====== Exercise data ======
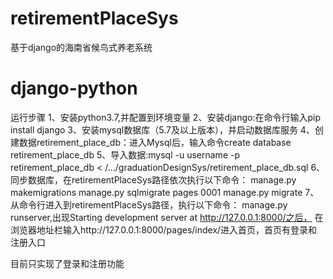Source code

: # retirementPlaceSys
基于django的海南省候鸟式养老系统
# django-python
运行步骤
1、安装python3.7,并配置到环境变量
2、安装django:在命令行输入pip install django
3、安装mysql数据库（5.7及以上版本），并启动数据库服务
4、创建数据retirement_place_db：进入Mysql后，输入命令create database retirement_place_db
5、导入数据:mysql -u username -p retirement_place_db < /.../graduationDesignSys/retirement_place_db.sql
6、同步数据库，在retirementPlaceSys路径依次执行以下命令：
    manage.py makemigrations
    manage.py sqlmigrate pages 0001
    manage.py migrate
7、从命令行进入到retirementPlaceSys路径，执行以下命令：
	manage.py runserver,出现Starting development server at http://127.0.0.1:8000/之后，
在浏览器地址栏输入http://127.0.0.1:8000/pages/index/进入首页，首页有登录和注册入口

目前只实现了登录和注册功能
   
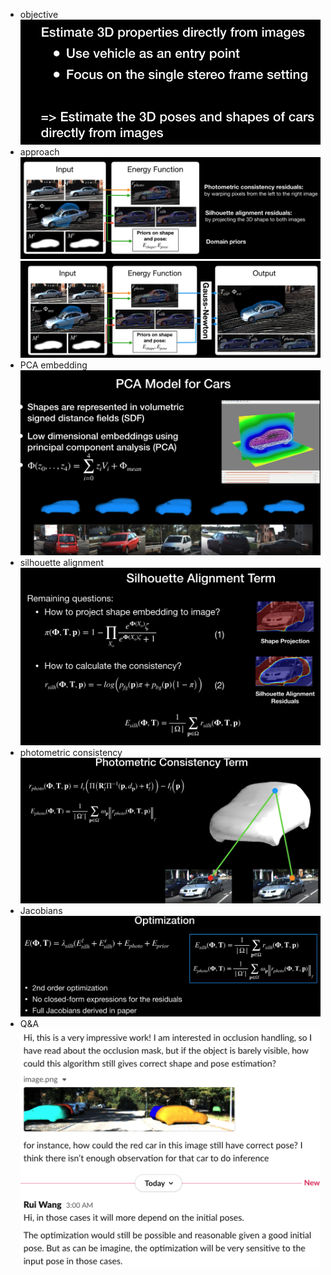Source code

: - objective
![](assets/b07777e0.png)
- approach
![](assets/7b4be4f0.png)
![](assets/f4ae1309.png)
- PCA embedding
![](assets/70fb505c.png)
- silhouette alignment
![](assets/deaa9a87.png)
- photometric consistency
![](assets/bcb0ddf2.png)
- Jacobians
![](assets/c5b1f210.png)
- Q&A
![](assets/e4a82b2e.png)
 
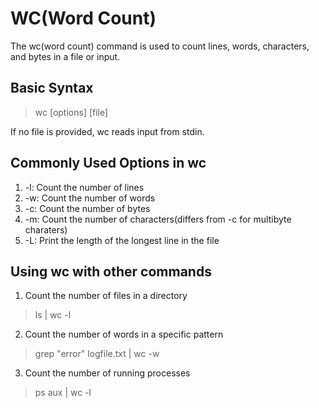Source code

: # WC(Word Count)

The wc(word count) command is used to count lines, words, characters, and bytes in a file or input.

## Basic Syntax

> wc [options] [file]

If no file is provided, wc reads input from stdin.

## Commonly Used Options in wc

1. -l: Count the number of lines
2. -w: Count the number of words
3. -c: Count the number of bytes
4. -m: Count the number of characters(differs from -c for multibyte charaters)
5. -L: Print the length of the longest line in the file

## Using wc with other commands

1. Count the number of files in a directory

> ls | wc -l

2. Count the number of words in a specific pattern

> grep "error" logfile.txt | wc -w

3. Count the number of running processes

> ps aux | wc -l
======
Check each line of the records above, and copy those that hold the word "lines".

The wc(word count) command is used to count lines, words, characters, and bytes in a file or input.
1. -l: Count the number of lines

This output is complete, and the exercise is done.